- _Reading text_:
Start of Block
Cray CTO On The Cambrian Compute Explosion
June 19, 2017 Timothy Prickett Morgan
What goes around comes around. After fighting so hard to drive volume economics in the HPC arena with relatively inexpensive X86 clusters in the past twenty years, those economies of scale are running out of gas. That is why we are seeing an explosion in the diversity of compute, not just on the processor, but in adjunct computing elements that make a processor look smarter than it really is.
The desire of system architects to try everything because it is fun has to be counterbalanced by a desire to make systems that can be manufactured at a price that is set way before delivery dates. This is the fundamental challenge of HPC in its many guises, and it is the thing that Steve Scott, the once-and-future chief technology officer at Cray who has also done stints at Nvidia and Google, spends a lot of his own cycles pondering. The Next Platform sat down with Scott to talk about the Cambrian compute explosion being driven in large part by the HPC and hyperscale communities and what it might mean for the future of computing.
Timothy Prickett Morgan: People weren’t ready for the diverse kind of compute that you were focused on in the early 2000s. With the Cambrian explosion of compute here, there seems to be more of a willingness to use it all. It is kid in candy store time for people building systems. What do these things all mean at the higher end of computing? How do you figure out where to place bets for the kinds of current and future workloads?
Steve Scott: As in most areas of computer architecture and system design, the architecture is driven by technology. My PhD advisor used to tell me when talking about the architecture qualifying exam this is the one area where the questions remained the same and only the answers changed. As the underlying technology changes, the right way to do things changes. Architecture is not a static field. What this means traditionally is as we have gotten more transistors and we can do more with them; as relative latencies and the balance between different technologies changes, the optimal architecture changes.
Over the past decade or so with the slowing of Moore’s Law and the end of Dennard scaling, power becoming more of a constraint, we are seeing the end of CMOS coming. As the technology stops improving at the same rate it used to, that is driving architectural innovation. It is driving us toward greater levels of specialization. It used to be the case that you would never build a specialized processor because it was extra effort and time and only met by a certain class of applications and by the time you were done with it, the standard processors had become fast enough that it the specialization was not particularly helpful.
End of Block
- _Records in a dataset_:
Start of Block
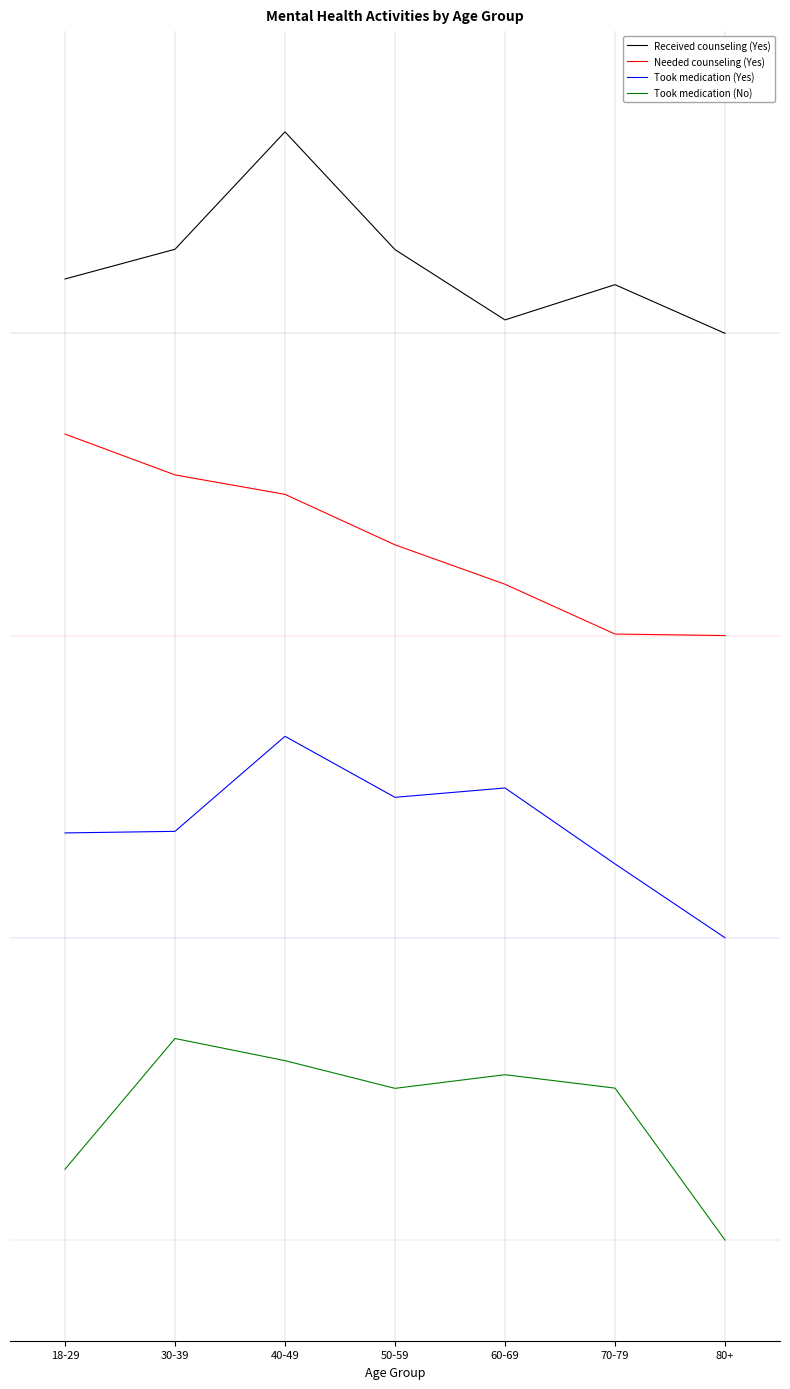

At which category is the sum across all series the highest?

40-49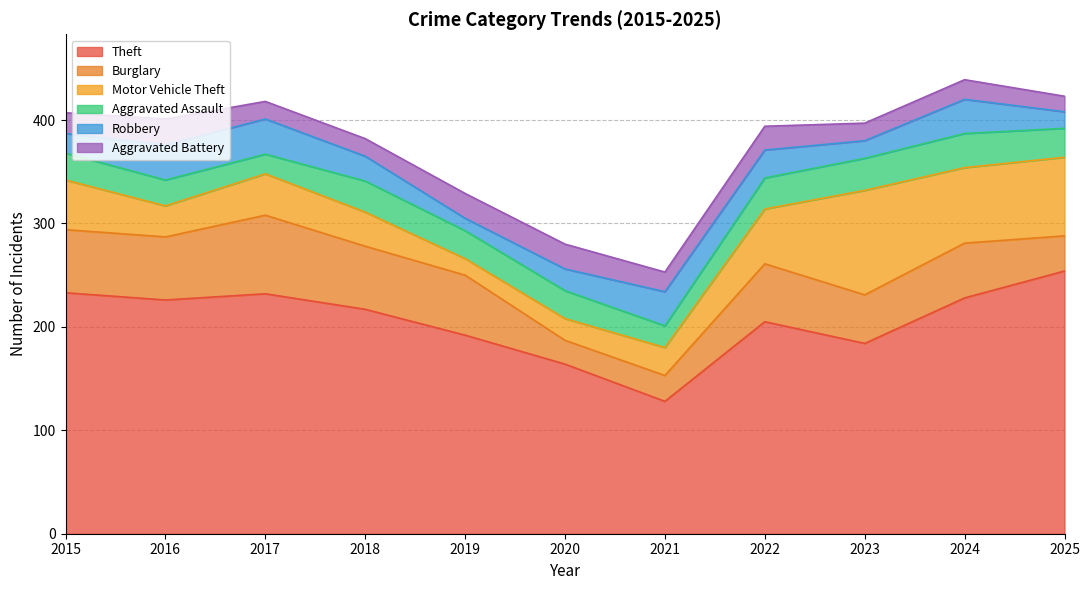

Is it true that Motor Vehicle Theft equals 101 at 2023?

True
End of Block
- _Tasks_:
1. Besides Cray, which companies has Steve Scott worked at, according to the interview?
2. Please give the interview again from "Over the past" up to and including "not particularly helpful.", switching "Dennard scaling" to "clock scaling".

- _Solutions to the exercise_:
1. Nvidia and Google.

2.
Over the past decade or so with the slowing of Moore’s Law and the end of clock scaling, power becoming more of a constraint, we are seeing the end of CMOS coming. As the technology stops improving at the same rate it used to, that is driving architectural innovation. It is driving us toward greater levels of specialization. It used to be the case that you would never build a specialized processor because it was extra effort and time and only met by a certain class of applications and by the time you were done with it, the standard processors had become fast enough that it the specialization was not particularly helpful.